Extensive quarrying has been undertaken in the area for many years, giving rise to a number of small lakes in the region, a couple of which have been adapted for recreational swimming
Illkirch is believed to be a Frankish foundation. The town, like Alsace/Elsaß, takes the first syllable of its name from the river that crosses it: the second syllable is simply the local word for a church. The spelling of the name has changed as the language has developed: Ellofanum (720), Illechilechen (826), Illenkirche (845), Illekiriche (920), Illachirecha (1163) and Illenkirchen (1172) which mutated into the contemporary name, Illkirch.
When Rudolf von Habsburg was elected King of the Romans in 1273, he urgently needed military help from his leading supporters against his rival, King Ottokar II of Bohemia, who was reluctant to accept Rudolf as emperor. As a reward for their services, Rudolf in 1284 elevated several leading Strasbourgers to the knighthood. To his favoured supporter, Bernhard von Müllenheim, he also granted the ford at Grafenstaden, with the right to levy tolls on travellers: the value of the concession was enhanced by the absence of any bridge. Hitherto the citizens of Strasbourg had been able to use the Grafenstaden ford without payment, and in 1391 ownership of the ford reverted to the city: from that year, there was a requirement weekly to transfer money collected from tolls to Strasbourg.
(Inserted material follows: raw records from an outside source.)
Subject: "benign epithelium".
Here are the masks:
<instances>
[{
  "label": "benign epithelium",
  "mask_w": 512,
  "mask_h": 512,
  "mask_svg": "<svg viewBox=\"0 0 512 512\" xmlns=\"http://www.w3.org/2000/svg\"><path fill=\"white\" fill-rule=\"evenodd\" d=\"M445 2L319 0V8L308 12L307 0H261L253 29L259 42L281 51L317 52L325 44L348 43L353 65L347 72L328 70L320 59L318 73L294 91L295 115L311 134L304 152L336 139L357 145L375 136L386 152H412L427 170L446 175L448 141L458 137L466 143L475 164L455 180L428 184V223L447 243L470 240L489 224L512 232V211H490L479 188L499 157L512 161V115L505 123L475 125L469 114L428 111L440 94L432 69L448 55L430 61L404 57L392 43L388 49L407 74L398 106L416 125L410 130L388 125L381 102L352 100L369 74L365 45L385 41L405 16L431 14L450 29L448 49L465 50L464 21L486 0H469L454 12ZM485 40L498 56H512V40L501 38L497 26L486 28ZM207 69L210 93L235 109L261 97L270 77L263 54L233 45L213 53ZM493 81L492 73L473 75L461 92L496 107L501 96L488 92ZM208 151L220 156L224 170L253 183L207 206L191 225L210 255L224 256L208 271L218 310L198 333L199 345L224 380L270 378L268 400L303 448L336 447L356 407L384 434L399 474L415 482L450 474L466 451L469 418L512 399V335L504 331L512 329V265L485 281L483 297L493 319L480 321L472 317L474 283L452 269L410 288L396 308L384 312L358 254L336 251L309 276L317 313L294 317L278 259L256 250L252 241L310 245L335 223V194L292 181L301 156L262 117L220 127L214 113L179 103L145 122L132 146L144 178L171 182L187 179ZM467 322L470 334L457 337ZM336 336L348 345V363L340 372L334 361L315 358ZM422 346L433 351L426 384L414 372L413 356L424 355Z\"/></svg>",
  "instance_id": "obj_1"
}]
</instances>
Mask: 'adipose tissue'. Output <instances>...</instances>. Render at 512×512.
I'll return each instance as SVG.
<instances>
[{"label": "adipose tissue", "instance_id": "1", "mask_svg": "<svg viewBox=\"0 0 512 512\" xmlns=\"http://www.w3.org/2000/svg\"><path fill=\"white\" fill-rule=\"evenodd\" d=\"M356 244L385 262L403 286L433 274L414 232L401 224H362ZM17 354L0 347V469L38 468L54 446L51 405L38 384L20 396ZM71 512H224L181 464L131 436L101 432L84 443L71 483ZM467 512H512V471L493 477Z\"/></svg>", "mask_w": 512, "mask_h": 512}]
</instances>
Historians know of Illkirch from the Illkirch Capitulation Document. In 1681, facing the prospect of imminent French invasion, Hans Georg von Zedlitz, mayor of Strasbourg, tried to obtain imperial support to turn back the advancing soldiers from Strasbourg, which enjoyed privileged status as a free imperial city. Imperial support did not materialize, however, and in order to avoid greater suffering von Zedlitz was finally obliged to sign the Surrender Document of Illkirch on 30 September 1681.
Graffenstaden was a village bordering Illkirch: the two communes were merged for economic reasons between 1790 and 1794.
After the First World War the largest employer was the Société Alsacienne de Constructions Mécaniques (SACM), a heavy engineering business that specialised in the manufacture of railway locomotives and machine tools. The factory had originally been built before the annexation of Alsace by Germany, but had been operated separately as a German business between 1871 and 1918. Although heavy engineering still plays a part in the local economy, the second half of the twentieth century saw a massive decline in the sector and much of the old industrial site is today covered by a large shopping centre, offices and even residential developments. Today it is the tertiary sector that provides most of the employment in the area.